“Aún no se ha presentado públicamente un plan maestro que indique qué se haría con los espacios a eliminar, cómo se compensaría su pérdida ecológica, o qué estudios de impacto ambiental respaldan la decisión. Este silencio oficial contradice principios de planificación urbana moderna, donde la transparencia, la participación ciudadana y la sostenibilidad ambiental deben guiar toda intervención pública”, explica Cuello en un artículo publicado en Acento y Vanguardia del Pueblo.
Argumenta que la mutilación del Jardín Botánico no solo compromete la biodiversidad urbana, también se pone en riesgo la regulación térmica y mitigación de la isla de calor que protege a Santo Domingo del colapso climático, el espacio educativo y de investigación científica, que representa el parque, entre otros aspectos.
Sobre el recorte del área del Jardín Botánico, lleva a la académica y dirigentes del PLD a formular una serie de interrogantes: ¿Perder espacios verdes a cambio de más asfalto y ruido? ¿Sacrificar un lugar que nos da aire puro, sombra, belleza y conocimiento, para mover más rápido los carros? ¿Qué ciudad le queremos dejar a nuestros hijos: una de concreto o una que respire y eduque?
Zoraima Cuello considera que la República Dominicana necesita soluciones viales, pero no a costa de sus pulmones verdes.

- _Datos aportados_
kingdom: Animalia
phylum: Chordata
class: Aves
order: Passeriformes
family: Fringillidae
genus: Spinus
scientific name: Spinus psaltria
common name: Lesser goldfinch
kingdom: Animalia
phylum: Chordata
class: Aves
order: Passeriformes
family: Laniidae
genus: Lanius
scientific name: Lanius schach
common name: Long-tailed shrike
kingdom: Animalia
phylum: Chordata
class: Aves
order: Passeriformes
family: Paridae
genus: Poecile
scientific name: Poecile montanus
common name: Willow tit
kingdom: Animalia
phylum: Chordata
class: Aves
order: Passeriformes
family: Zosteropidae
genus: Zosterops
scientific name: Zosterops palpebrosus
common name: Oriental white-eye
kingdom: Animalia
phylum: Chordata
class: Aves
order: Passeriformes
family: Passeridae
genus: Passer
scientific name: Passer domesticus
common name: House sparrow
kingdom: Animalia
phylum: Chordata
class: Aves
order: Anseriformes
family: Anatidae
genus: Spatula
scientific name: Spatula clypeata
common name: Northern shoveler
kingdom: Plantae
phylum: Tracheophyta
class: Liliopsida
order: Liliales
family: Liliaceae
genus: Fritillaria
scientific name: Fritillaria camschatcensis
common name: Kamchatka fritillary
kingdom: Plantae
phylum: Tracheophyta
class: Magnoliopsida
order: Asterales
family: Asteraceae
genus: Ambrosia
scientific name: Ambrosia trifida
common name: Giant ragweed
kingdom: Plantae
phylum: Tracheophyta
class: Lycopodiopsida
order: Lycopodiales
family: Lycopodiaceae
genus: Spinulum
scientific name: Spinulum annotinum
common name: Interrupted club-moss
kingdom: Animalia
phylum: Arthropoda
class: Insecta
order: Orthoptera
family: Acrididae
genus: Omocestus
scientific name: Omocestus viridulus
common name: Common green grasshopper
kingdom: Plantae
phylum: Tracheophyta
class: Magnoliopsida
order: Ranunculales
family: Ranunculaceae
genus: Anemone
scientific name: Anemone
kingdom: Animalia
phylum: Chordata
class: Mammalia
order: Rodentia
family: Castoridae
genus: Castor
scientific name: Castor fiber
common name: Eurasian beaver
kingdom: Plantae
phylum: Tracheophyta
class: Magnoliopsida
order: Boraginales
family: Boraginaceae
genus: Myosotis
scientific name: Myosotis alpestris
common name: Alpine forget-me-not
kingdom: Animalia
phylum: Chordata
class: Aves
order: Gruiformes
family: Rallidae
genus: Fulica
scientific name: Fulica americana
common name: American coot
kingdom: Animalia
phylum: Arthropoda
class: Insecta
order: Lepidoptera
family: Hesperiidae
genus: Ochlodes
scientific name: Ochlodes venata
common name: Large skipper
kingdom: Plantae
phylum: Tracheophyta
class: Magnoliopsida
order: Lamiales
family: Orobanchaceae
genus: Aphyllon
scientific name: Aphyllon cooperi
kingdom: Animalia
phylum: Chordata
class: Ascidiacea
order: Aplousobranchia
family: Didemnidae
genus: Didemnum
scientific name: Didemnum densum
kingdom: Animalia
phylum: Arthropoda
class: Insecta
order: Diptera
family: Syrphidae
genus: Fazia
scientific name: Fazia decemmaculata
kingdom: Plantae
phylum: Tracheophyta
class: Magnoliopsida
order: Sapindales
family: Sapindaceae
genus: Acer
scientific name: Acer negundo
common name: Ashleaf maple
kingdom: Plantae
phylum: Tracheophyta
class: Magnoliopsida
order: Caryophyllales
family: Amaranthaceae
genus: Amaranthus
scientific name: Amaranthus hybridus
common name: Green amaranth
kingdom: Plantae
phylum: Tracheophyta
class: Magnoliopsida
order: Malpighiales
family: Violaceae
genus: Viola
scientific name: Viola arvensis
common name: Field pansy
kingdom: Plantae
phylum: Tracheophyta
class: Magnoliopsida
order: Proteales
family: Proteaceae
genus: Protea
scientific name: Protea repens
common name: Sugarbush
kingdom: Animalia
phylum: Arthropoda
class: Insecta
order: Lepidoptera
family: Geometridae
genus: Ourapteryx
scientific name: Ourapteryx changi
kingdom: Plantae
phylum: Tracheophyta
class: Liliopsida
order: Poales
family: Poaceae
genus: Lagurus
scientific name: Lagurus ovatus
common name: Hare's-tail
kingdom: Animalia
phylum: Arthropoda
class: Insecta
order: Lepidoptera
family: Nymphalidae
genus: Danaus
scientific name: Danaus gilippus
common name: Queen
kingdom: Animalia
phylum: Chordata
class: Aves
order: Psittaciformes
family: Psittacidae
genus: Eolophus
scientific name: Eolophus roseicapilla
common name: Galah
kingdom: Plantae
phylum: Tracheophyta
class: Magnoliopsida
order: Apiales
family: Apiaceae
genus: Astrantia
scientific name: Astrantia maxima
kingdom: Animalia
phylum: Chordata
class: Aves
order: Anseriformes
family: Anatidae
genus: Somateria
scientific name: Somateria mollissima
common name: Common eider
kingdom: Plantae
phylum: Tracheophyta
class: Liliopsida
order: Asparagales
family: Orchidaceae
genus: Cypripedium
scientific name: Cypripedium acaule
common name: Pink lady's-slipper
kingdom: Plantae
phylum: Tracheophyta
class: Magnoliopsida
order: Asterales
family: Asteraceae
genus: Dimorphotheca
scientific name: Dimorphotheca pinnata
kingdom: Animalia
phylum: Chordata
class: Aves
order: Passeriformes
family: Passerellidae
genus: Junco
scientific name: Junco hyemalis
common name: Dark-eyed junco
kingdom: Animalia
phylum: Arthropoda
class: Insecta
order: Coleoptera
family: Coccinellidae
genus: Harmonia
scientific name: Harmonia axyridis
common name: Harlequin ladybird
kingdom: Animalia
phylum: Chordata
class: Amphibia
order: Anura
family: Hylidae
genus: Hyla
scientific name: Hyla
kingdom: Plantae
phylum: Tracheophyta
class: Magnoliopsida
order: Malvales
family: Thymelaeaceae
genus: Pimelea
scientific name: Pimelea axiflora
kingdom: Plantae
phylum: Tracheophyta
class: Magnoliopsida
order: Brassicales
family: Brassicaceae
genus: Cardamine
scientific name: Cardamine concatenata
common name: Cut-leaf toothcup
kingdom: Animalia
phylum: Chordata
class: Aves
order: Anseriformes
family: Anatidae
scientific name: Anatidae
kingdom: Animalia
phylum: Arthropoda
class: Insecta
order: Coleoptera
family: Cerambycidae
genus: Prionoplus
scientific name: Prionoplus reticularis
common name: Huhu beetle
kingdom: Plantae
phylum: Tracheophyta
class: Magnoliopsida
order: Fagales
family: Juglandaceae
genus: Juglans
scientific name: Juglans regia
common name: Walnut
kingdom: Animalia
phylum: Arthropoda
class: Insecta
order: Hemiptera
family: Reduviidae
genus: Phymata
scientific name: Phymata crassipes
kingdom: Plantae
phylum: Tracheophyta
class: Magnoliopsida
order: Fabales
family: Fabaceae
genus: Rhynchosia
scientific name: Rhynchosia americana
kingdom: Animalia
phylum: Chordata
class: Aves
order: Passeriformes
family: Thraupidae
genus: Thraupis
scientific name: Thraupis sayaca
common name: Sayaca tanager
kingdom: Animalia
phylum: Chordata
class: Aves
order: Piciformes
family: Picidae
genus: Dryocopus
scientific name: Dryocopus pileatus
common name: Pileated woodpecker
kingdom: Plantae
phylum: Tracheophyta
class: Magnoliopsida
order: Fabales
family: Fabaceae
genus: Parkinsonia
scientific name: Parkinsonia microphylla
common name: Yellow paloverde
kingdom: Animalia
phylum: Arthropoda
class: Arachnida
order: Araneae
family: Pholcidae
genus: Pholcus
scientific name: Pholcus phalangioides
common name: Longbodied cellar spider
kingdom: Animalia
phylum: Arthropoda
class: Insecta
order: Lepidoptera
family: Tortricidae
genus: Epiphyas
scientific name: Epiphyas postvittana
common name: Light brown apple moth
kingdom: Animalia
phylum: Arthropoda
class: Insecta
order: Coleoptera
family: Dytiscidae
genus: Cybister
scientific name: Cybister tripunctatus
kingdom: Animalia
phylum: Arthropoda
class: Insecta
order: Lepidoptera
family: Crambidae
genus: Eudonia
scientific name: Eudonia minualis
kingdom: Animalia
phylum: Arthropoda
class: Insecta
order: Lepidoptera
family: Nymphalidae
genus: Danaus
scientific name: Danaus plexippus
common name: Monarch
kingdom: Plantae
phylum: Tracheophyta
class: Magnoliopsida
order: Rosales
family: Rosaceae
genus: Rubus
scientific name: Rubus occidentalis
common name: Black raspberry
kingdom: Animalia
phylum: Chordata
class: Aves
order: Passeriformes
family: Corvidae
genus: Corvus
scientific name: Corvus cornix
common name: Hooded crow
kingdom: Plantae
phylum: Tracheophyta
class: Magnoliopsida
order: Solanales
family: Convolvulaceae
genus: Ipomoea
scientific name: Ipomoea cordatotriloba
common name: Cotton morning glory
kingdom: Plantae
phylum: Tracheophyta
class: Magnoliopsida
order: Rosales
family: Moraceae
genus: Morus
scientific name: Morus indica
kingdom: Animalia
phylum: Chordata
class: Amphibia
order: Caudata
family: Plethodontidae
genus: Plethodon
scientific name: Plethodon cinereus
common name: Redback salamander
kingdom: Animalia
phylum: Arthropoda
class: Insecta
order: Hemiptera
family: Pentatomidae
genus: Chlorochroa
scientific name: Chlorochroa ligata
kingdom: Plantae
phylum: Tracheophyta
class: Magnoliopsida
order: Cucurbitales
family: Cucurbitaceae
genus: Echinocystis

- _Consignas_
• 1. Responda estas preguntas sobre el texto del Jardín Botánico, cada una en su propia línea:
(a) ¿En qué medios se publicó el artículo de Cuello?
(b) ¿Qué cosas nos da el lugar que se sacrificaría, según una de las preguntas que se formulan?
(c) ¿Qué necesita la República Dominicana, según Zoraima Cuello?
• 2. Copie del texto sobre el Jardín Botánico el fragmento entre “Argumenta que la” y “respire y eduque?”, ambos incluidos.

- _Respuestas dadas_
• 1.
(a) En Acento y Vanguardia del Pueblo.
(b) Aire puro, sombra, belleza y conocimiento.
(c) Soluciones viales, pero no a costa de sus pulmones verdes.

• 2.
Argumenta que la mutilación del Jardín Botánico no solo compromete la biodiversidad urbana, también se pone en riesgo la regulación térmica y mitigación de la isla de calor que protege a Santo Domingo del colapso climático, el espacio educativo y de investigación científica, que representa el parque, entre otros aspectos.
Sobre el recorte del área del Jardín Botánico, lleva a la académica y dirigentes del PLD a formular una serie de interrogantes: ¿Perder espacios verdes a cambio de más asfalto y ruido? ¿Sacrificar un lugar que nos da aire puro, sombra, belleza y conocimiento, para mover más rápido los carros? ¿Qué ciudad le queremos dejar a nuestros hijos: una de concreto o una que respire y eduque?